In the presenst experiments, JOLs did not show correct directional sensitivity to the effects of lag on final test performance. This lack of sensitivity to lag is unfortunate, given the substantial effects of lag on performance. Note that final test performance following just one correct recall at a long lag was as good as (Experiment 1) or even better than (Experiment 2) nine correct recalls at a short lag. Students are likely not fully capitalizing on the benefits of testing by not appreciating the influence of lag on retention. This possibility is further bolstered by complementary results reported by Kornell (2009). Across a series of experiments, Kornell evaluated the effectiveness of a fixed number of practice trials administered with either a short or a long lag. Of interest here, participants made aggregate judgments after studying items during practice. Results showed that although final test performance was greater for items practiced with longer versus shorter lags, aggregate judgments were higher for items practiced with shorter versus longer lags. Taken together, these results demonstrate that participants do not understand the memorial benefits of longer versus shorter lags during learning. These results are somewhat troubling, given that the lag effect is one of the most robust findings in the memory literature and has the potential to greatly impact student learning and scholarship.

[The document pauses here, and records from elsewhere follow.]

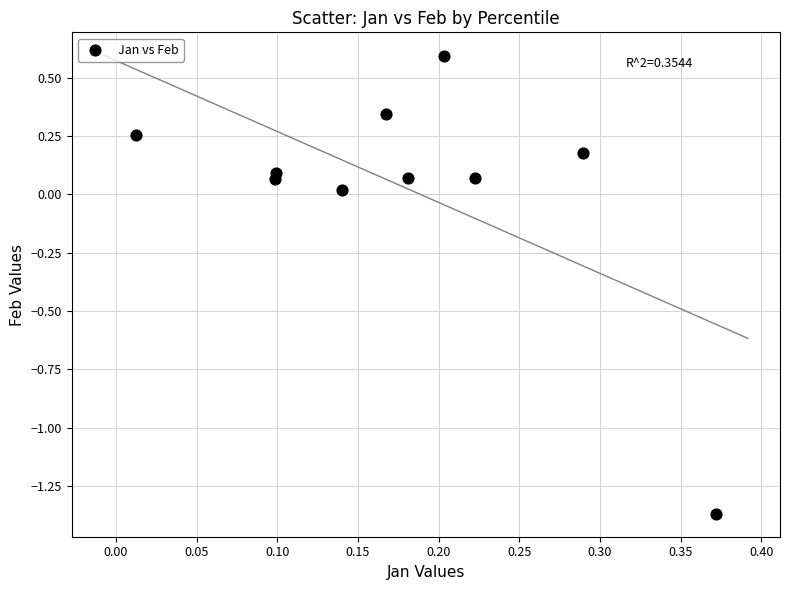

What is the range of X values (max minus min)?

0.4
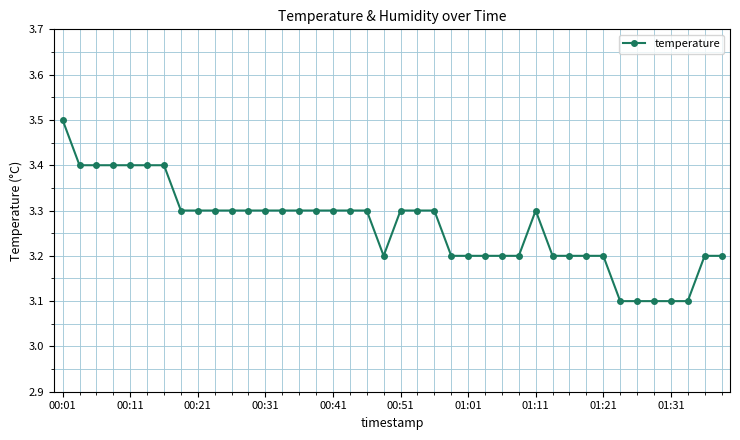

What is the sum of all values?

130.6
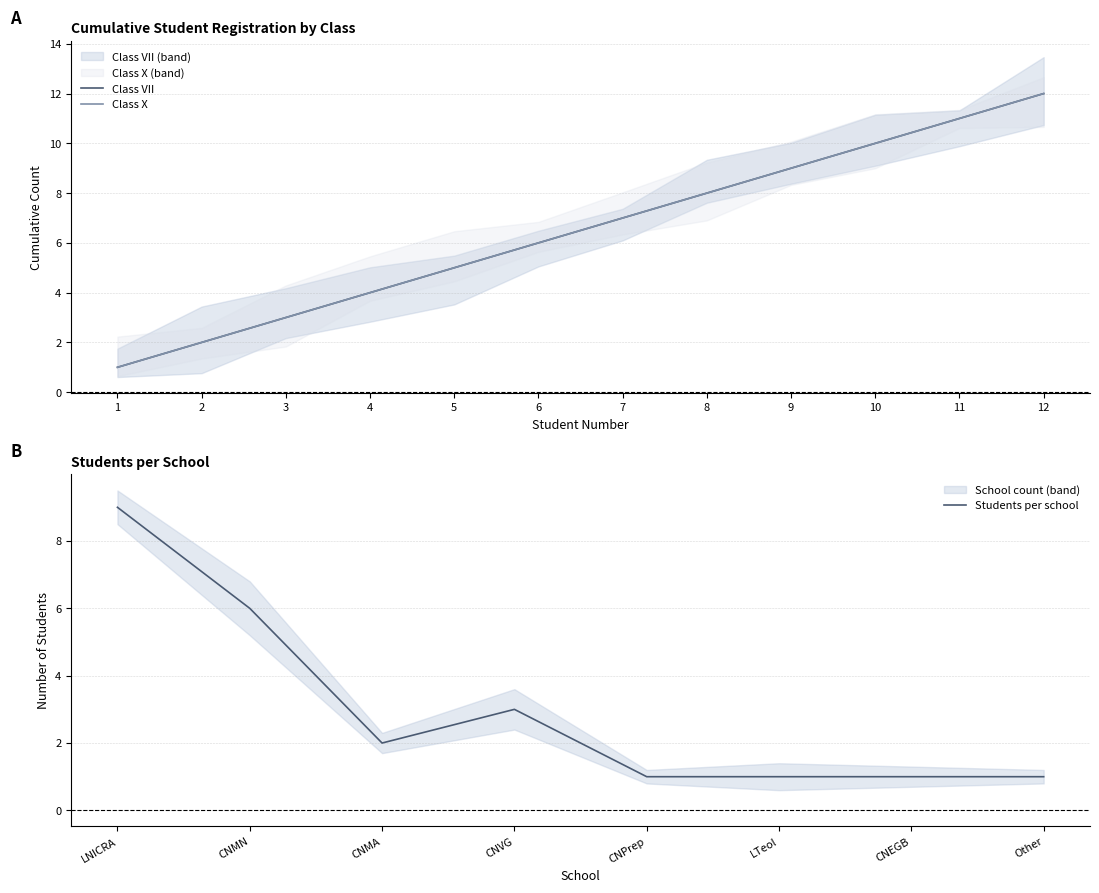

What is the difference between the maximum and minimum values in the Class X series?

11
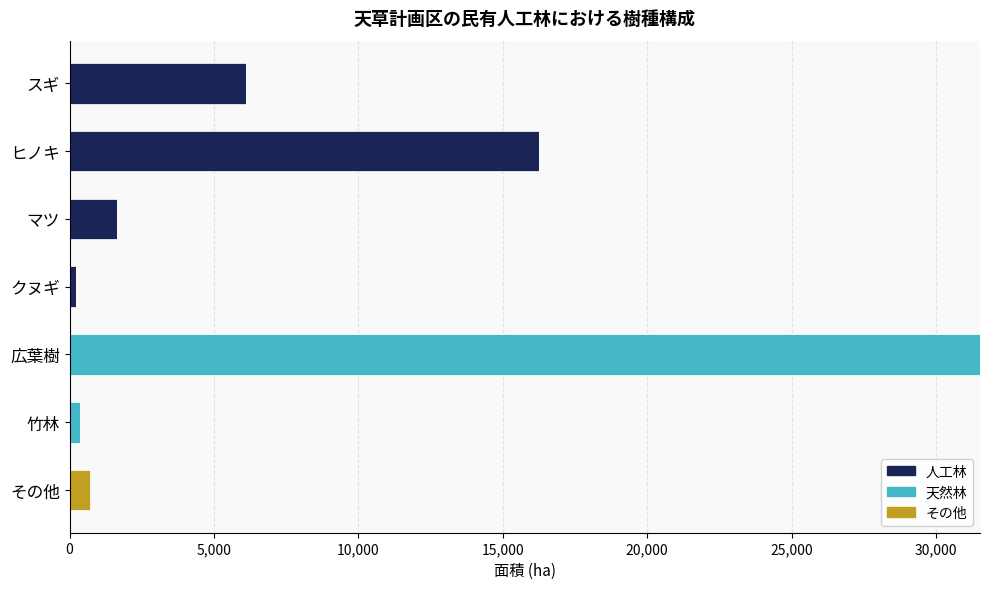

The 人工林 series shows 1638.7 at マツ. True or false?

True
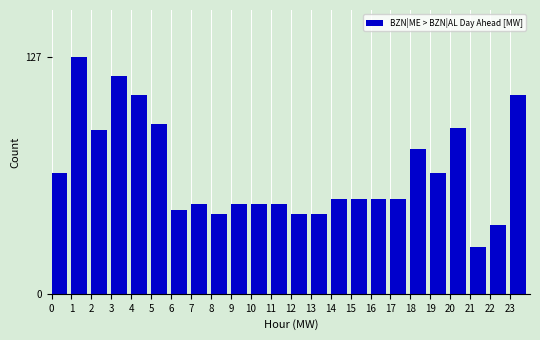

Reading right to left, extract all data points from this chart.

23=107	22=37	21=25	20=89	19=65	18=78	17=51	16=51	15=51	14=51	13=43	12=43	11=48	10=48	9=48	8=43	7=48	6=45	5=91	4=107	3=117	2=88	1=127	0=65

Although JOLs were of primary interest in the present experiments, in Experiment 2 we also included aggregate judgments in order to more directly evaluate beliefs about criterion level and lag. These aggregate judgments may be useful for further investigating beliefs about other factors in future research. For example, aggregate judgments may shed light on the extent to which individuals are aware of the memorial benefits of difficult retrievals during encoding. In the present experiments, retrieval fluency consistently had an influence on judgments (i.e., judgments increased as fluency decreased). In keeping with Koriat’s (1997) cue-utilization framework, we classified retrieval fluency as a mnemonic cue. However, some research has shown that the relationship between fluency and JOLs may be theory driven (i.e., based on beliefs; e.g., Matvey, Dunlosky, & Guttentag, 2001). Future research could evaluate what people believe about the effect of fluency on performance by including aggregate judgments about retrieval fluency.

The present experiments extend beyond prior metacognitive research by evaluating the sensitivity of JOLs to the effects of the quantity and timing of successful retrievals during criterion learning (as opposed to prior research involving study only and/or fixed amounts of practice trials) on final test performance. The present results indicate that JOLs made after correct retrievals during practice show correct directional sensitivity to the effects of criterion level on final test performance but do not show correct directional sensitivity to the effects of lag on final test performance. Given the important implications for student learning and scholarship, one goal of future research should be to evaluate ways to improve the sensitivity of JOLs to the effects of lag on final test performance. Additionally, future retrieval practice research should evaluate the extent to which individuals’ self-regulated decisions are related to their JOLs and beliefs.